• _To do_: Take from the material every line containing the string "alpha" and copy it.

--

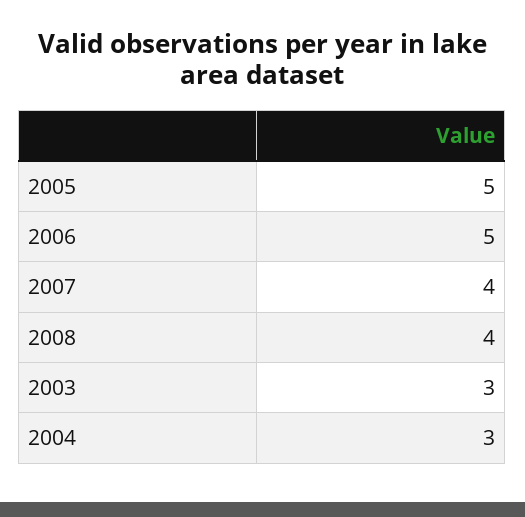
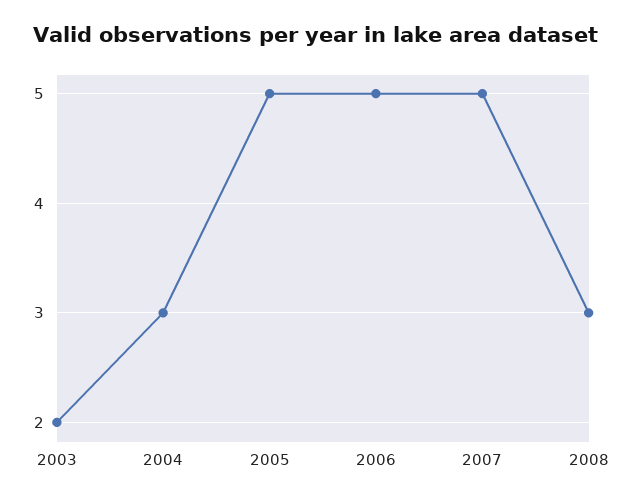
  {
    "2005": 5,
    "2006": 5,
-   "2007": 4,
+   "2007": 5,
-   "2008": 4,
+   "2008": 3,
-   "2003": 3,
+   "2003": 2,
    "2004": 3
  }

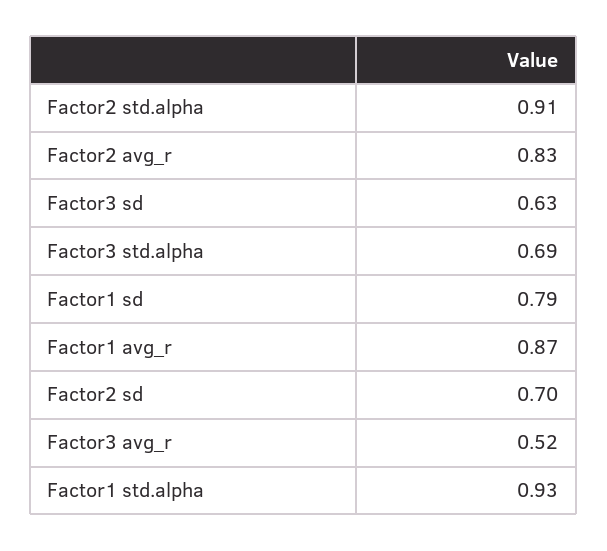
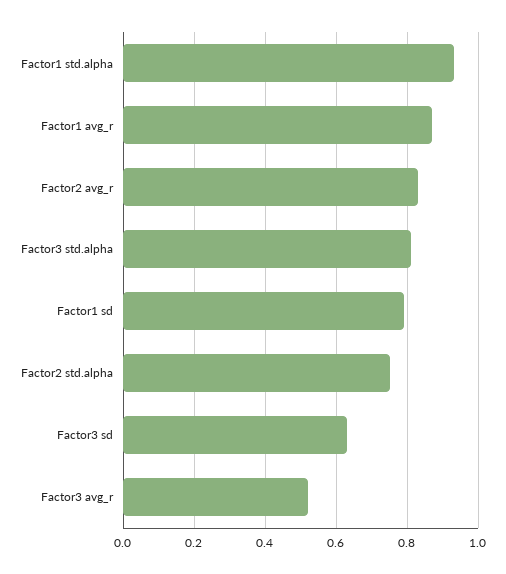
  {
-   "Factor2 std.alpha": 0.91,
+   "Factor2 std.alpha": 0.75,
    "Factor2 avg_r": 0.83,
    "Factor3 sd": 0.63,
-   "Factor3 std.alpha": 0.69,
+   "Factor3 std.alpha": 0.8,
    "Factor1 sd": 0.79,
    "Factor1 avg_r": 0.87,
-   "Factor2 sd": 0.7,
    "Factor3 avg_r": 0.52,
    "Factor1 std.alpha": 0.93
  }

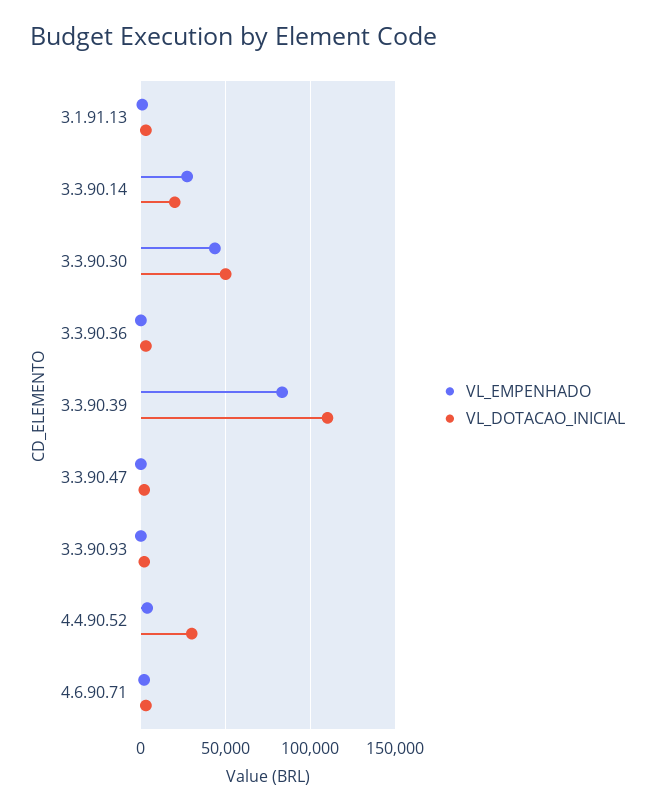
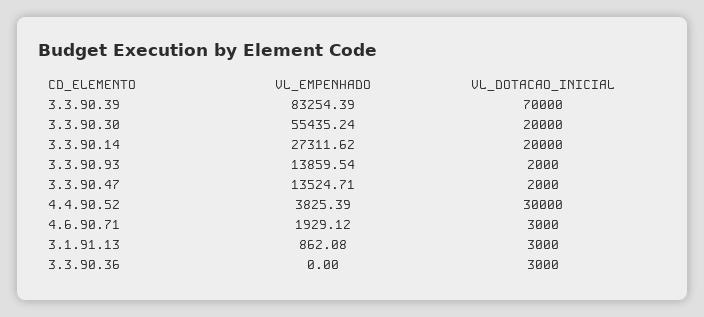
  {
    "VL_EMPENHADO": {
      "3.1.91.13": 862.08,
      "3.3.90.14": 27311.62,
-     "3.3.90.30": 45000,
+     "3.3.90.30": 55435.24,
      "3.3.90.36": 0,
      "3.3.90.39": 83254.39,
-     "3.3.90.47": 0,
+     "3.3.90.47": 13524.71,
-     "3.3.90.93": 0,
+     "3.3.90.93": 13859.54,
      "4.4.90.52": 3825.39,
      "4.6.90.71": 1929.12
    },
    "VL_DOTACAO_INICIAL": {
      "3.1.91.13": 3000,
      "3.3.90.14": 20000,
-     "3.3.90.30": 50000,
+     "3.3.90.30": 20000,
      "3.3.90.36": 3000,
-     "3.3.90.39": 110000,
+     "3.3.90.39": 70000,
      "3.3.90.47": 2000,
      "3.3.90.93": 2000,
      "4.4.90.52": 30000,
      "4.6.90.71": 3000
    }
  }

--

• _Task output_:
-   "Factor2 std.alpha": 0.91,
+   "Factor2 std.alpha": 0.75,
-   "Factor3 std.alpha": 0.69,
+   "Factor3 std.alpha": 0.8,
    "Factor1 std.alpha": 0.93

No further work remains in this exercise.